神泉苑は大極殿(八省院)の東南に位置した。神泉苑の西隣には大学寮や弘文院・勧学院などがあった。
歴史
古代
『日本紀略』の800年(延暦19年)7月19日の桓武天皇行幸が初見。敷地の中心に大きな池があり、その西畔に正殿となる乾臨閣があった。824年(天長1年)、空海が善女龍王を祀り請雨経法を行ったとされるが裏付ける史料はない。
天皇貴族による饗宴が盛んに行われたが、斉衡年間以降は祈祷の霊場としての性格が強くなった。856年(斉衡3年)3月、常暁が太元帥法を行い、8月には勅使による有験呪者の試験場所となった。

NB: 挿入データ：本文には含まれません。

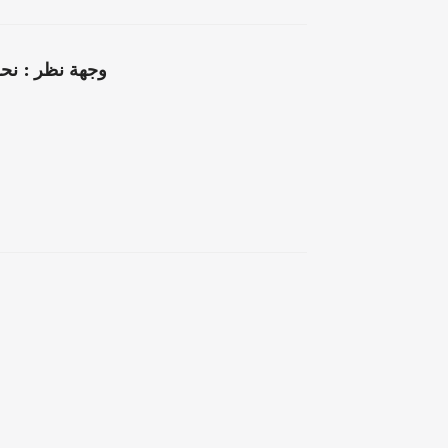
وجهة نظر : نحو 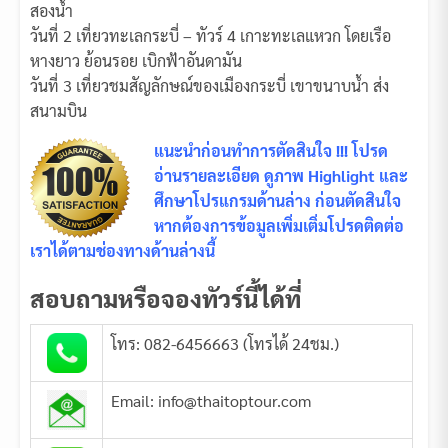
สองน้ำ
วันที่ 2 เที่ยวทะเลกระบี่ – ทัวร์ 4 เกาะทะเลแหวก โดยเรือ
หางยาว ย้อนรอย เบิกฟ้าอันดามัน
วันที่ 3 เที่ยวชมสัญลักษณ์ของเมืองกระบี่ เขาขนาบน้ำ ส่ง
สนามบิน
แนะนำก่อนทำการตัดสินใจ !!! โปรด
อ่านรายละเอียด ดูภาพ Highlight และ
ศึกษาโปรแกรมด้านล่าง ก่อนตัดสินใจ
หากต้องการข้อมูลเพิ่มเติ่มโปรดติดต่อ
เราได้ตามช่องทางด้านล่างนี้
สอบถามหรือจองทัวร์นี้ได้ที่
โทร: 082-6456663 (โทรได้ 24ชม.)
Email: info@thaitoptour.com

863年(貞観5年)3月には宮中・中宮・神泉苑の3カ所で3日間の大般若経転読会、8月にも7日間の修法が行われた。 同年5月の御霊会は天皇貴族を悩ませた怨霊と疫病を封じるために大規模に行われ、八坂神社祇園祭の起源にもなった。密教僧が深く関与した神事が行われ、神仏習合の歴史としても一つの画期となった。
866年(貞観8年)5月、天台座主安慧(794-868)が七日間の請雨経法を実施。875年(貞観17年)6月、東寺長者の真雅(801-879)が請雨経法(『三代実録』)。以後、東寺系真言僧による祈雨が定着。聖宝・寛空・元杲・元真・仁海らが修法した。空海が神泉苑で祈雨した伝承が生まれたのもこの頃で、895年(寛平7年)の『贈大僧正空海和上伝記』に初めて逸話が記載され、『神泉苑絵巻』も描かれた。 丹生川上神社・貴船神社と並んで祈雨修法の霊場となった。

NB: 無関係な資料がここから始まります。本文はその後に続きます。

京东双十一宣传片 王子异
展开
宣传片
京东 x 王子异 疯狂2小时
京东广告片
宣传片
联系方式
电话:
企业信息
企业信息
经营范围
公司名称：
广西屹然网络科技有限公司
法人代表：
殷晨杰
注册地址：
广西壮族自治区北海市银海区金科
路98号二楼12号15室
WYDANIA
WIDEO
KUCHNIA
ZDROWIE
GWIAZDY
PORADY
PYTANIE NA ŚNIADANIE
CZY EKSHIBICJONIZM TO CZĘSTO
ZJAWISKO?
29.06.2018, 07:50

施設を管理する神泉苑監という役職があったらしい。 旱魃の時には祈願だけでなく、農業用水として開放された。
『徒然草』によると、宮中真言院の後七日御修法で使われた毬杖(ぎっちょう)を1月15日に神泉苑へ持ち出して陰陽師が焼いたと記し、これが民俗宗教の「左義長」(どんと焼き、とんど焼き)の起源という説がある。 また後七日御修法の香水として神泉苑の池の水が使われたともいわれる。
中世以降
中世以降は衰退。1459年(長禄3年)、池のまわりの一部が一時菅原氏の所有となっている。

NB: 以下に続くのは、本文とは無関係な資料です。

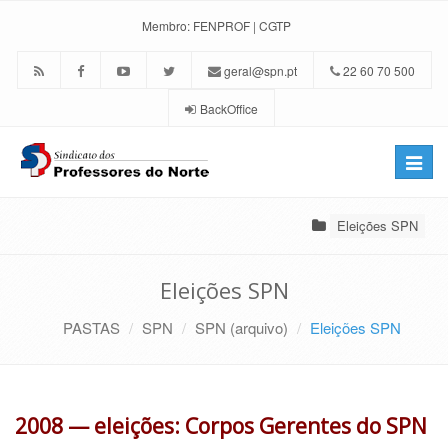
Membro:
FENPROF
|
CGTP
geral@spn.pt
22 60 70 500
BackOffice
Toggle
naviga
Eleições SPN
Eleições SPN
PASTAS
SPN
SPN (arquivo)
Eleições SPN
2008 — eleições: Corpos Gerentes do SPN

江戸時代、1602年(慶長7年)5月の二条城造営で敷地を削られた。1607年(慶長12年)、快雅が跡地の一部に苑池を復興して管理のための寺院を建てた。歴史的経緯から東寺宝菩提院が兼務することとなり、護国寺と称した。この寺は現在、「神泉苑」と称している。 また跡地の南端にある八坂神社境外末社の御供社(又旅社)も近世に祇園祭のための神泉苑の祭場として整備されたものと思われる。オハケ神事が行われ、神輿3基が渡御する。